| |
|
|
Mudurnu... Cennetten bir köşe
Ankara, Ayaş, Beypazarı, Nallıhan ve sonra da Mudurnu. Bu yol, tarihi "ipek yolu." Dağlar, tepeler, ormanlar, köyler, yüzyıllara direnen yapılar. Virajlar, sarp geçitler. Aynalıkaya geçidinde sis bastı. Yavaş yavaş ilerlerken, karşımıza bir "hoş geldiniz" yazısı çıktı: "Canlı tarih Mudurnu'ya hoş geldiniz."
Tarihi ipek yolunun bir kısmı "duble yol" olmuş ama... "Yeni yol" daha bir yaşını doldurmadan "mayın tarlasına" dönmüş.
Mudurnu'nun girişinde bir "çeşmede" durduk. Çeşmenin etrafında oturulacak yerler var. Üstü kapalı. İnsanları yazın güneşten, kışın yağmurdan koruyor. Mudurnulu'nun biri dedi ki: - Yazacaksanız burayı "çeşme" diye yazmayın... "Selamlık" diye yazın... Burası "Aşağı Selamlık." Çeşmenin ya da selamlığın üzerinde bir yazı okuduk: "Yıllar önce ipek yolu üzerinde yapılan bu selamlık Hacı Tevfik Efendi ve oğlu Çarşambalı Hafız Mustafa Türesin anılarına ithafen........"
Sonra yolun sağında koca bir "tavuk heykeli" gördük. Heykelin kaidesinde şunlar yazılı: "Yumurta tavuktan, tavuk Mudurnu'dan çıkar."

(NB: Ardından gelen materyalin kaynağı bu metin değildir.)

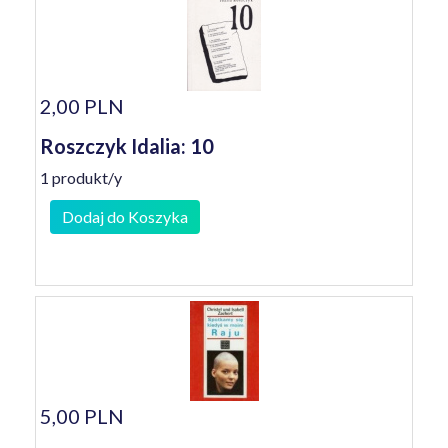
2,00 PLN
Roszczyk Idalia: 10
1 produkt/y
Dodaj do Koszyka
5,00 PLN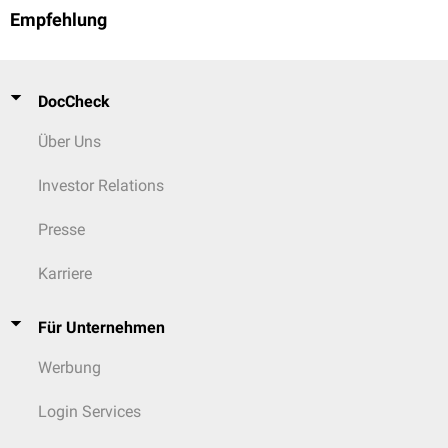
Empfehlung
DocCheck
Über Uns
Investor Relations
Presse
Karriere
Für Unternehmen
Werbung
Login Services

Mudurnu bir tarih, kültür ve doğa harikası. Havası temiz, insanları sevecen. Ölmeye yüz tutmuş el sanatları burada yaşatılıyor. 400'e yakın "tescilli tarihi konak" var. Yavaş yavaş restore ediliyor. Konakların bir kısmı da satılık. 50 milyara, 70 milyara "3 katlı, muhteşem bir konağa" sahip olabilirsiniz.

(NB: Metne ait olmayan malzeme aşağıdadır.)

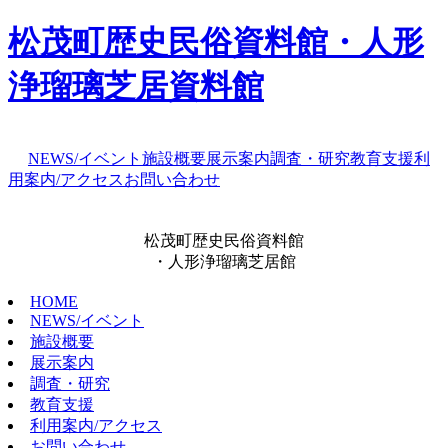
松茂町歴史民俗資料館・人形
浄瑠璃芝居資料館
NEWS/イベント
施設概要
展示案内
調査・研究
教育支援
利
用案内/アクセス
お問い合わせ
松茂町歴史民俗資料館
・人形浄瑠璃芝居館
HOME
NEWS/イベント
施設概要
展示案内
調査・研究
教育支援
利用案内/アクセス
お問い合わせ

Temiz mi temiz, ucuz mu ucuz. Emekliler için tam yaşanacak yer. Asgari ücretle bile rahatça geçinebilir, hatta tasarruf yapabilirsiniz.
Ankara'ya 244, İstanbul'a 296 kilometre. Burası Safranbolu'nun, Beypazarı'nın "eski hali... Daha bakiri." Kapkaçtan, suçtan, suçludan, kavgadan, gürültüden, dedikodudan uzak "cennet gibi bir yer."